# Soldier dies at Fort Bragg



## Wicked1 (Jul 22, 2008)

Soldier dies at Fort Bragg


Investigators are looking into the death of an 82nd Airborne Division soldier Sunday at Fort Bragg, officials announced Monday.

Pfc. Luke J. Brown, 27, of Fredericksburg, Va., was an intelligence analyst with the division’s Headquarters and Headquarters Company. He had been assigned to the division since January.

“Private First Class Brown was a paratrooper with an upbeat personality who was happy-go-lucky and always tried to make people laugh,” said Capt. Eric von Fischer-Benzon, Brown’s company commander.

“Although Brown was only in the company a short time, he was admired by his peers and he will be greatly missed.”

Brown joined the Army in January 2007. After completing initial training and airborne school, he was assigned to Fort Bragg.

## DATA SECTION
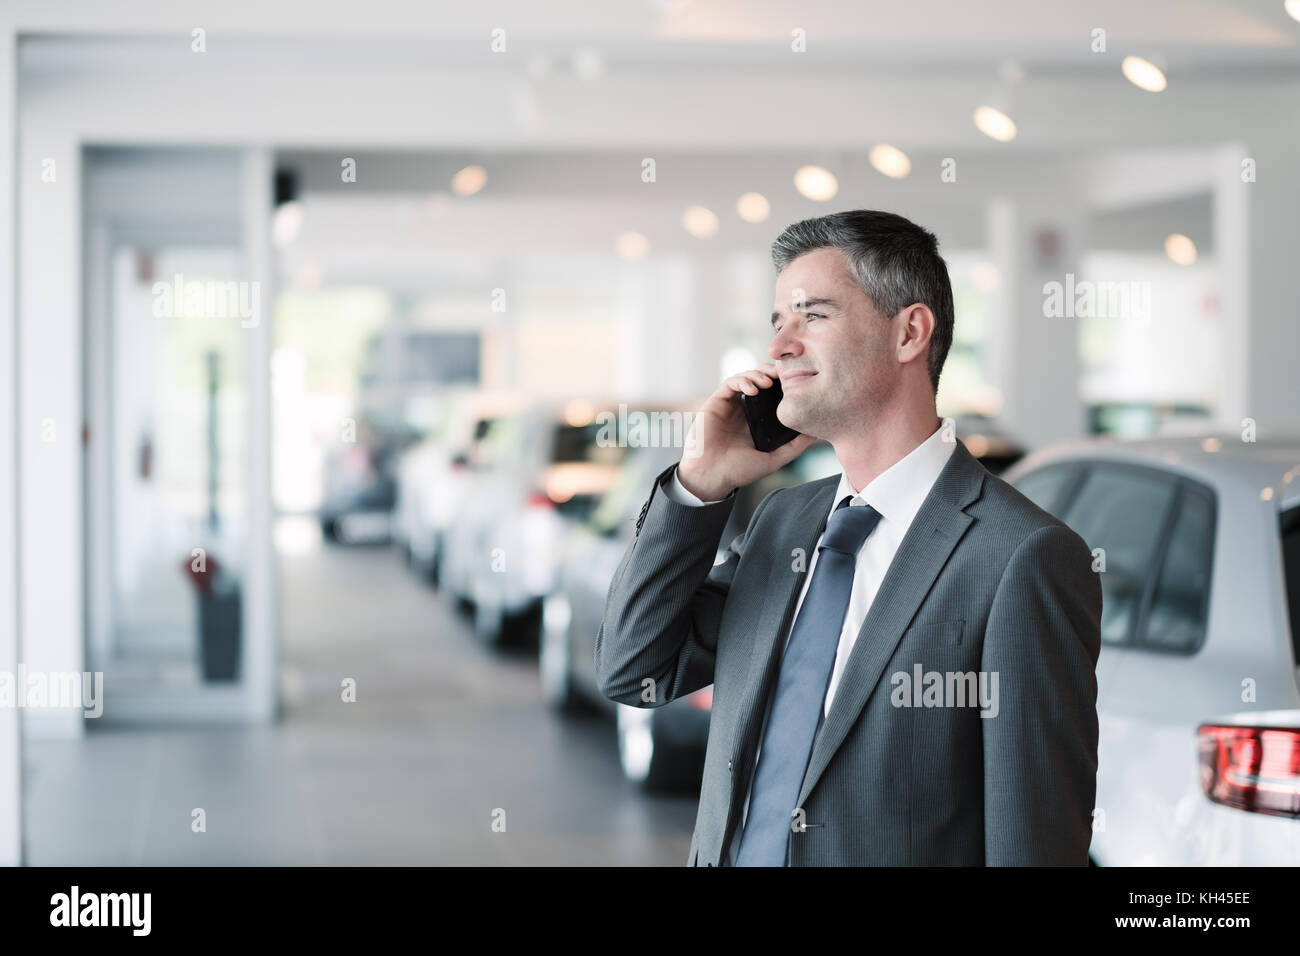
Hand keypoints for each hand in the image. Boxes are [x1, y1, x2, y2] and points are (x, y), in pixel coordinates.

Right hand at [677, 363, 818, 500]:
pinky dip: (742, 381)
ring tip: (769, 381)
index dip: (783, 384)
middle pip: (760, 380)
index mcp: (757, 420)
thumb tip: (815, 434)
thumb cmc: (738, 471)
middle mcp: (744, 409)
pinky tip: (753, 388)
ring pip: (745, 377)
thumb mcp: (773, 460)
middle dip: (772, 373)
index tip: (796, 382)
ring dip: (758, 374)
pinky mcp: (716, 402)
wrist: (712, 476)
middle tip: (784, 374)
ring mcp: (730, 404)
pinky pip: (729, 383)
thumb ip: (794, 448)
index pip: (772, 394)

## TASK ITEM A
List every date or day of the week that appears in the Fort Bragg post, including the date it was posted.
## TASK ITEM B
Continue the post about the Fort Bragg soldier's death from where it stops.

## ANSWER A
- Jul 22, 2008
- Sunday
- Monday
- January
- January 2007

## ANSWER B
Brown is survived by his parents, Bradley and Lucy Brown of Fredericksburg.

RIP


----------



## 8'Duece (Jul 22, 2008)

Sketchy details, or hardly none at all.  Foul play ? Drugs ? Congenital heart problem ?

Rest easy PFC Brown and thank you for service.


----------



## LibraryLady (Jul 22, 2008)

RIP PFC Brown

Prayers out to your family

LL


----------



## Rabid Badger (Jul 22, 2008)

RIP PFC Brown


----------



## 0699 (Jul 22, 2008)

RIP Warrior.


----------



## Ravage (Jul 22, 2008)

RIP 82nd


----------



## HoosierAnnie (Jul 22, 2008)

Rest Well, Trooper


----------



## Gypsy (Jul 22, 2008)

RIP.


----------



## car (Jul 22, 2008)

RIP Little Brother


----------



## RackMaster (Jul 22, 2008)

RIP.


----------



## tova (Jul 22, 2008)

RIP, Godspeed, PBS....


----------



## Viper1 (Jul 23, 2008)

Bragg is getting way too much press over these recent deaths.

RIP Soldier.


----------



## Trip_Wire (Jul 23, 2008)

RIP Soldier


----------



## Swill (Jul 23, 2008)

RIP Trooper.


----------



## Jacob (Jul 23, 2008)

RIP.


----------



## Wicked1 (Jul 24, 2008)

*story - updated*

http://www.wral.com/news/news_briefs/story/3262959/



> Soldier found dead in car on Fort Bragg
> Posted: 21 minutes ago
> FORT BRAGG, N.C.
> 
> ...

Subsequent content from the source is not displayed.